Break any one of those connections, make it less than smooth, and you have a hard time servicing the end customer. The answer never was straight forward, it just got easier to see inconsistencies.
Organizations used to be able to separate customers from prospective customers until they were ready to put them in the same room. Or, as the discussion in the comments at Jackie Huba's post about Groupon shows, it was easier to separate the experience of buyers from those of suppliers.
How about the treatment you receive as a customer buying books and goods on their site, and the experience you have as part of the Amazon affiliate program? Do they reflect the same company culture, or are there gaps in execution?
The way we were
Nine years ago, Charles Fishman set out to discover why so many customers feel betrayed, even though everyone believes in delighting the customer. See if this conversation from his article sounds familiar (both from the inside and the outside of the situation -- an alleged fraud case):Fraud: "He thought he was cloned, but he wasn't."
Chad: "His bills did go from almost nothing to sky-high ..."
Fraud: "We can send him to a cloning specialist and make it 'official' if you want ... "
Chad: "He's denying that he made or received the calls."
The impatient woman from fraud dials the Sprint PCS cloning customer-care department and ... is put on hold.
Do you ever wonder what's going on while you're waiting on hold for customer service? Really, you couldn't even imagine.
Chad, the customer-care advocate, is talking to a woman who is Chad's customer-care advocate. She has called her customer-care advocate, who is busy on another call. So now we have two customer-care advocates on hold waiting for a third customer-care advocate. Meanwhile, a fuming customer from Lubbock (who may or may not be trying to rip Sprint off for $1,600) waits. On hold.
That, right there, is customer service in the new economy.
Read the whole article, it's well-researched, and much of it is still very relevant today. Maybe customer service is not worse than it used to be, or as bad as we'd like to say it is as customers. Twitter accounts are only raising expectations if the business is not fixing what is the problem in the first place.

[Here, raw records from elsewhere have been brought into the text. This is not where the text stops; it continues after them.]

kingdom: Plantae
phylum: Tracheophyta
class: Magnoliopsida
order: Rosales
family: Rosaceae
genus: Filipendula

I'm with Fishman, although as customers we can be quite bitchy and irrational,
what is striking is how little it takes to make people happy, how little it takes to get it right, and how long 40 seconds really is. But what is also striking is how hard it would be to automate this process. To do it right doesn't require much, but it does require a spark of human intelligence on both ends of the transaction.
What's possible
Customer service can be an endless source of ideas for the business, an opportunity to analyze problems and devise solutions, kind of like the way Amazon treats it. Problems are bound to creep up with so many moving parts in business. It's what you do with the information that makes a difference.
Armed with the ability to spread information and attract others who are having a similar issue, research options, and mobilize teams on the inside of the business, is the customer finally in charge?